What you will do
Check every line of the entries below for "found", and copy the lines that have it.

(Stored items)

● ● ● ● ● ● ●

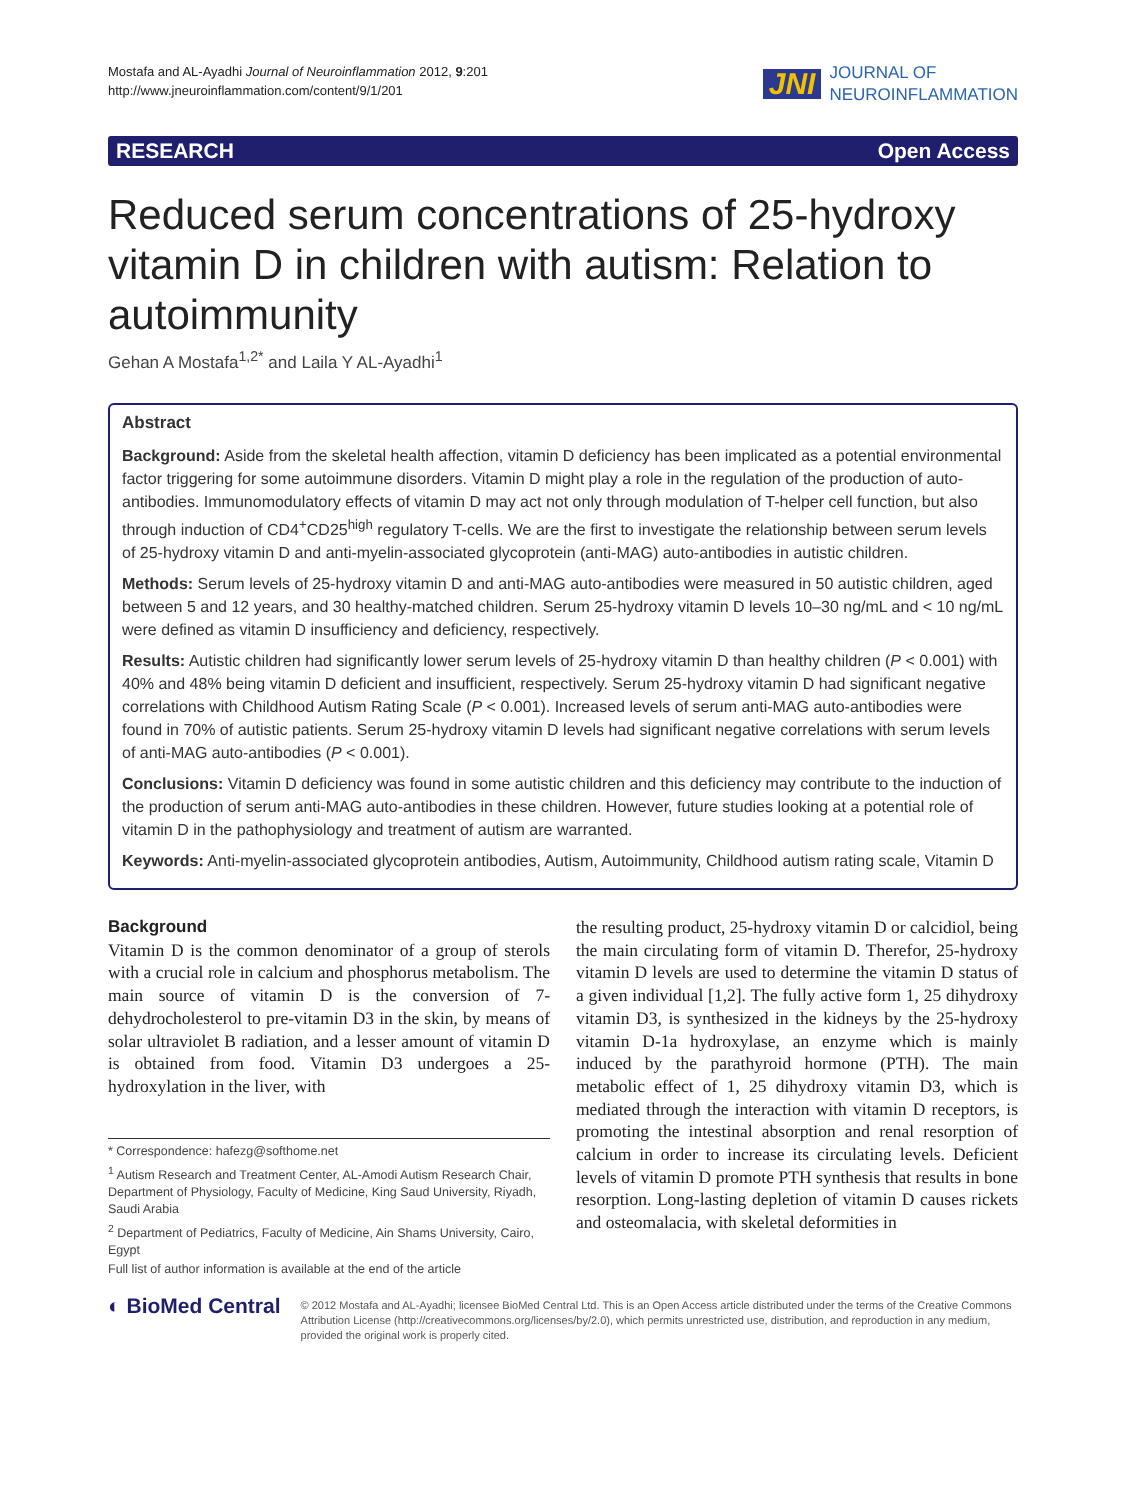Mostafa and AL-Ayadhi Journal of Neuroinflammation 2012, 9:201
http://www.jneuroinflammation.com/content/9/1/201
JNI JOURNAL OF
NEUROINFLAMMATION
RESEARCH Open Access
Reduced serum concentrations of 25-hydroxy vitamin D in children with autism: Relation to autoimmunity
Gehan A Mostafa<sup>1,2*</sup> and Laila Y AL-Ayadhi<sup>1</sup>
Abstract
Background: Aside from the skeletal health affection, vitamin D deficiency has been implicated as a potential environmental factor triggering for some autoimmune disorders. Vitamin D might play a role in the regulation of the production of auto-antibodies. Immunomodulatory effects of vitamin D may act not only through modulation of T-helper cell function, but also through induction of CD4<sup>+</sup>CD25<sup>high</sup> regulatory T-cells. We are the first to investigate the relationship between serum levels of 25-hydroxy vitamin D and anti-myelin-associated glycoprotein (anti-MAG) auto-antibodies in autistic children.
Methods: Serum levels of 25-hydroxy vitamin D and anti-MAG auto-antibodies were measured in 50 autistic children, aged between 5 and 12 years, and 30 healthy-matched children. Serum 25-hydroxy vitamin D levels 10–30 ng/mL and < 10 ng/mL were defined as vitamin D insufficiency and deficiency, respectively.
Results: Autistic children had significantly lower serum levels of 25-hydroxy vitamin D than healthy children (P < 0.001) with 40% and 48% being vitamin D deficient and insufficient, respectively. Serum 25-hydroxy vitamin D had significant negative correlations with Childhood Autism Rating Scale (P < 0.001). Increased levels of serum anti-MAG auto-antibodies were found in 70% of autistic patients. Serum 25-hydroxy vitamin D levels had significant negative correlations with serum levels of anti-MAG auto-antibodies (P < 0.001).
Conclusions: Vitamin D deficiency was found in some autistic children and this deficiency may contribute to the induction of the production of serum anti-MAG auto-antibodies in these children. However, future studies looking at a potential role of vitamin D in the pathophysiology and treatment of autism are warranted.
Keywords: Anti-myelin-associated glycoprotein antibodies, Autism, Autoimmunity, Childhood autism rating scale, Vitamin D
Background
Vitamin D is the common denominator of a group of sterols with a crucial role in calcium and phosphorus metabolism. The main source of vitamin D is the conversion of 7-dehydrocholesterol to pre-vitamin D3 in the skin, by means of solar ultraviolet B radiation, and a lesser amount of vitamin D is obtained from food. Vitamin D3 undergoes a 25-hydroxylation in the liver, with
* Correspondence: hafezg@softhome.net
<sup>1</sup> Autism Research and Treatment Center, AL-Amodi Autism Research Chair, Department of Physiology, Faculty of Medicine, King Saud University, Riyadh, Saudi Arabia
<sup>2</sup> Department of Pediatrics, Faculty of Medicine, Ain Shams University, Cairo, Egypt
Full list of author information is available at the end of the article
the resulting product, 25-hydroxy vitamin D or calcidiol, being the main circulating form of vitamin D. Therefor, 25-hydroxy vitamin D levels are used to determine the vitamin D status of a given individual [1,2]. The fully active form 1, 25 dihydroxy vitamin D3, is synthesized in the kidneys by the 25-hydroxy vitamin D-1a hydroxylase, an enzyme which is mainly induced by the parathyroid hormone (PTH). The main metabolic effect of 1, 25 dihydroxy vitamin D3, which is mediated through the interaction with vitamin D receptors, is promoting the intestinal absorption and renal resorption of calcium in order to increase its circulating levels. Deficient levels of vitamin D promote PTH synthesis that results in bone resorption. Long-lasting depletion of vitamin D causes rickets and osteomalacia, with skeletal deformities in
◐ BioMed Central
© 2012 Mostafa and AL-Ayadhi; licensee BioMed Central Ltd. This is an Open Access article distributed under the terms of the Creative Commons Attribution License (http://creativecommons.org/licenses/by/2.0), which permits unrestricted use, distribution, and reproduction in any medium, provided the original work is properly cited.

● ● ● ● ● ● ●

Solved problem
Results: Autistic children had significantly lower serum levels of 25-hydroxy vitamin D than healthy children (P < 0.001) with 40% and 48% being vitamin D deficient and insufficient, respectively. Serum 25-hydroxy vitamin D had significant negative correlations with Childhood Autism Rating Scale (P < 0.001). Increased levels of serum anti-MAG auto-antibodies were found in 70% of autistic patients. Serum 25-hydroxy vitamin D levels had significant negative correlations with serum levels of anti-MAG auto-antibodies (P < 0.001).
Conclusions: Vitamin D deficiency was found in some autistic children and this deficiency may contribute to the induction of the production of serum anti-MAG auto-antibodies in these children. However, future studies looking at a potential role of vitamin D in the pathophysiology and treatment of autism are warranted.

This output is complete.